Page:Keats - Poèmes et Poésies, trad. Gallimard, 1910.djvu/298

Cette page n’a pas encore été corrigée

294 POÈMES ET POÉSIES

Une fois encore, le Dieu séduit, renouvela
Son serment qui résonna à travers les oreilles du serpent,
Brûlant, frémissant, pieux, implorateur.
Ravie, elle releva sa tête Circéenne,
Se colora de l’incarnat de la vie, et balbutia hâtivement :
— J’étais une femme ; qu’une fois de plus je prenne
La forme d’une femme aussi attrayante qu’autrefois.

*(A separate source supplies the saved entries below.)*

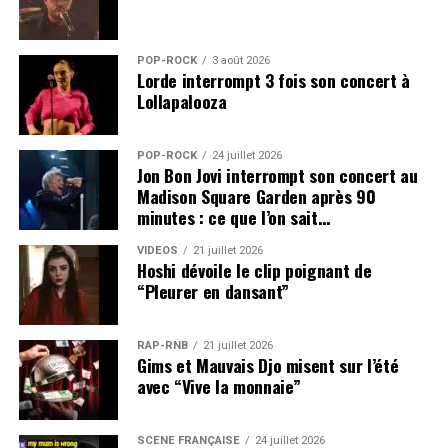
POP-ROCK
3 août 2026
Lorde interrompt 3 fois son concert à
Lollapalooza
POP-ROCK
24 juillet 2026
Jon Bon Jovi interrompt son concert au
Madison Square Garden après 90
minutes : ce que l’on sait…
VIDEOS
21 juillet 2026
Hoshi dévoile le clip poignant de
“Pleurer en dansant”
RAP-RNB
21 juillet 2026
Gims et Mauvais Djo misent sur l’été
avec “Vive la monnaie”
SCÈNE FRANÇAISE
24 juillet 2026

J’aime un jeune Corinthien. O Félicité !
Rends-moi mon corps de femme, et transporte-moi où il est.
Courbe-toi, Hermès, laisse-moi souffler sur ton front
Et tu verras ta nymphe aimée à l’instant même ».
Le Dieu se pencha confiant sur ses ailes à demi repliées,
Elle souffla sur ses yeux ; aussitôt apparut devant eux
La nymphe séquestrée, souriante sur la pelouse.

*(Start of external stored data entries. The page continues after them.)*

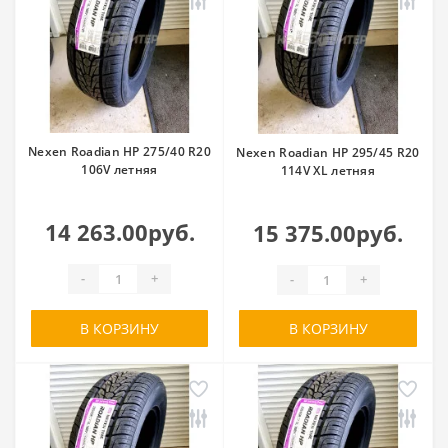
Nexen Roadian HP 275/40 R20
Nexen Roadian HP 295/45 R20
106V летняя
114V XL летняя
14 263.00руб.
15 375.00руб.
-
+
-
+
В КОРЗИНУ
В КОРЗИНУ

Ce n’était pas un rêve, ou autant dire que c’en était un ;
Les rêves des Dieux sont des réalités : paisiblement ils jouissent
De leurs plaisirs en un long rêve immortel.
Un moment plana sur eux, d’ardeur, de rougeur, pendant lequel il sembla
Emerveillé par la beauté de la nymphe sylvestre, tant il était enflammé ;
Puis se posant sur la verdure sans y laisser d’empreinte, il se tourna
Vers le serpent pâmé, et d’un bras alangui,
Délicatement, il mit à l’épreuve le charme du flexible Caducée.